### Text provided
Of the 567 languages that he analyzed – about 8 percent of the 6,909 or so human languages – Dr. Everett found that about 87 percent of languages with ejective consonants have their origins within about 300 miles of high elevation points, defined as regions about a mile above sea level or higher.

Why is this so? Everett suspects the rarefied air found at high altitudes makes it easier to hold air pockets in the throat. "Since atmospheric pressure is reduced at higher elevation," he writes in the current issue of the journal PLOS ONE, "we speculated that this compression would be more easily achieved in locations of relatively high elevation."

In his study, Everett also offered a second possible explanation. It could be the case, he writes, that ejective consonants tend to mitigate the loss of water vapor. As chatty mountaineers tend to quickly discover, talking too much at altitude can lead to dehydration. Ejective consonants tend to expel less vapor than those originating in the lungs, so it could be that our languages are shaped by our bodies' water conservation strategies. Or it could be a combination of both explanations.  

Everett's is not the first study to link human sounds to geography. A paper in 2004 noted a correlation between sonority – that is, those with more frequent vowel sounds and a greater amplitude – and proximity to the equator. Linguists suggest that cultures in warmer places rely on speaking across greater distances.

### Work instructions
Can you transcribe the passage on ejective consonants, starting at "In his study, Everett" and ending at "of both explanations."? The data after this sentence has no connection to the passage on ejective consonants.

### Data provided
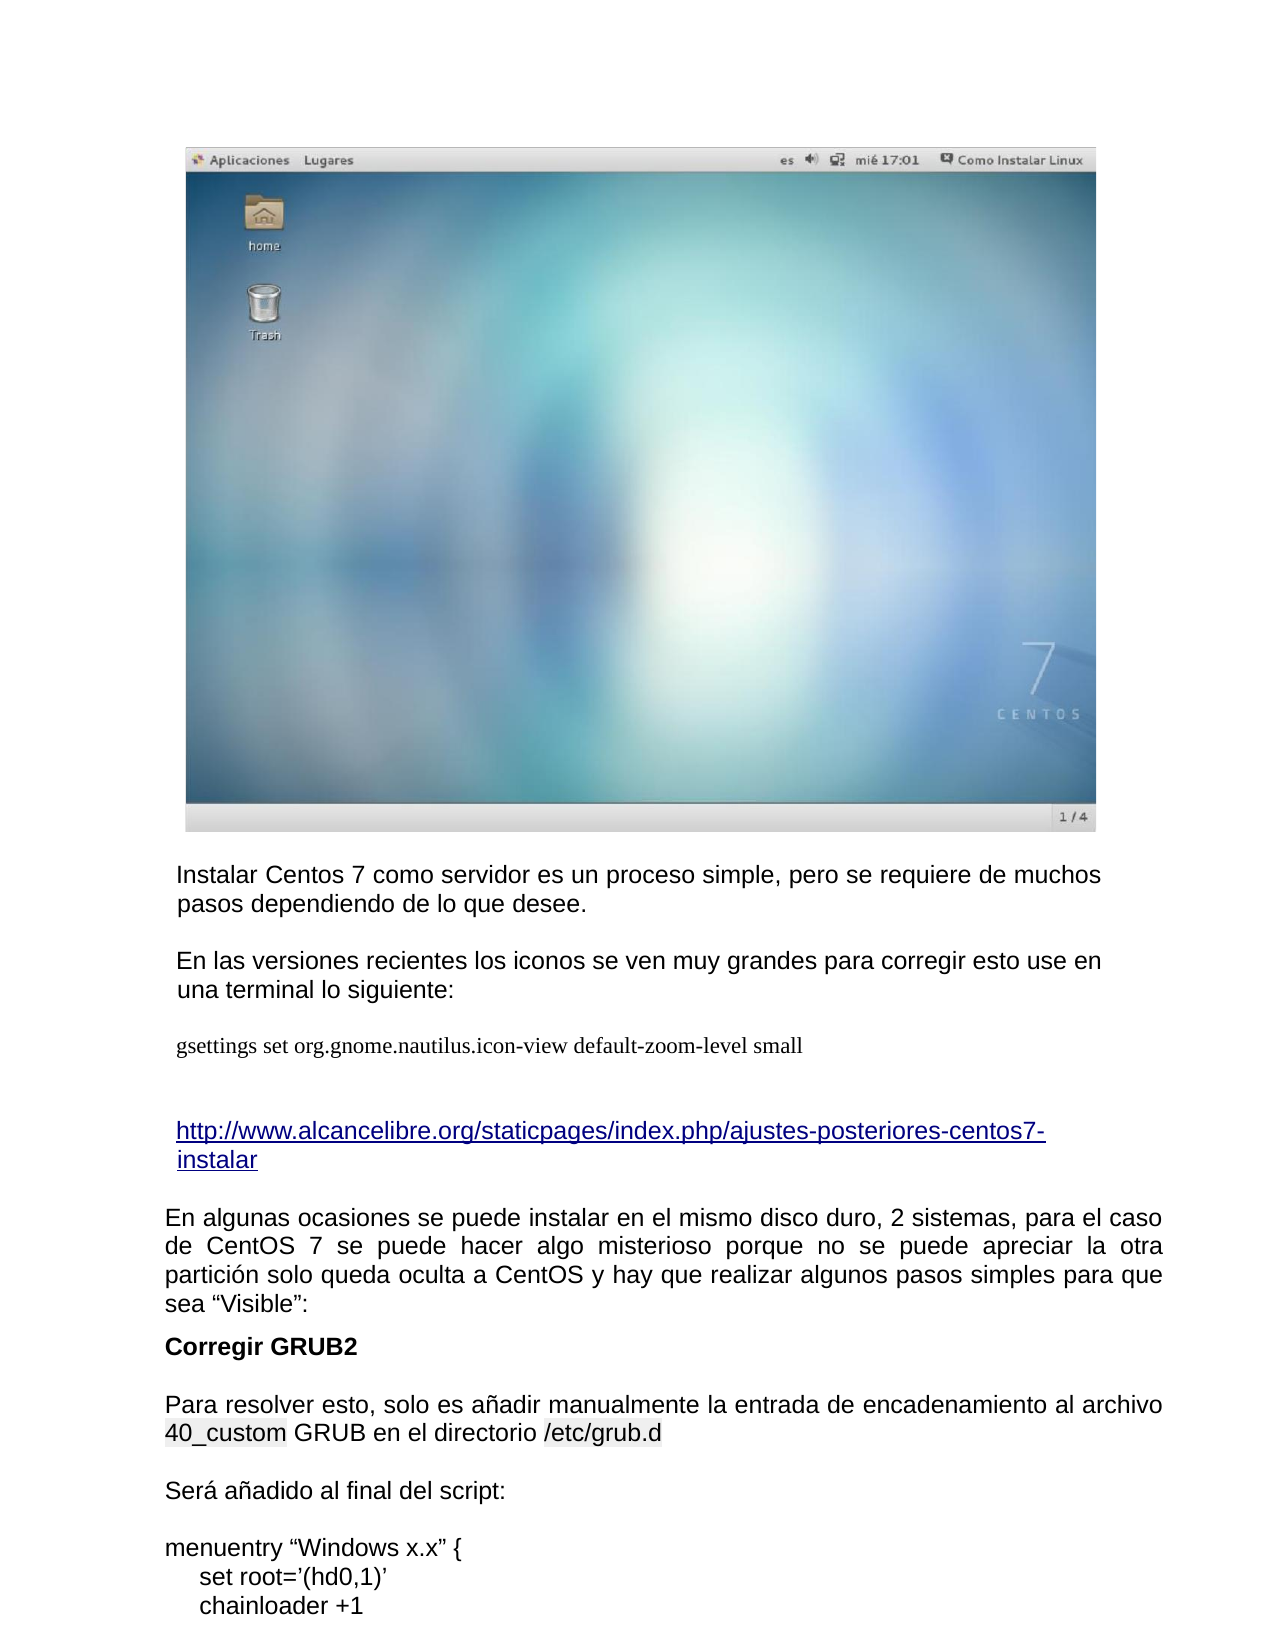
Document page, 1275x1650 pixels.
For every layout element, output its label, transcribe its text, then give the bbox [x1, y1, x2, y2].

### Answer to the task
In his study, Everett also offered a second possible explanation. It could be the case, he writes, that ejective consonants tend to mitigate the loss of water vapor. As chatty mountaineers tend to quickly discover, talking too much at altitude can lead to dehydration. Ejective consonants tend to expel less vapor than those originating in the lungs, so it could be that our languages are shaped by our bodies' water conservation strategies. Or it could be a combination of both explanations.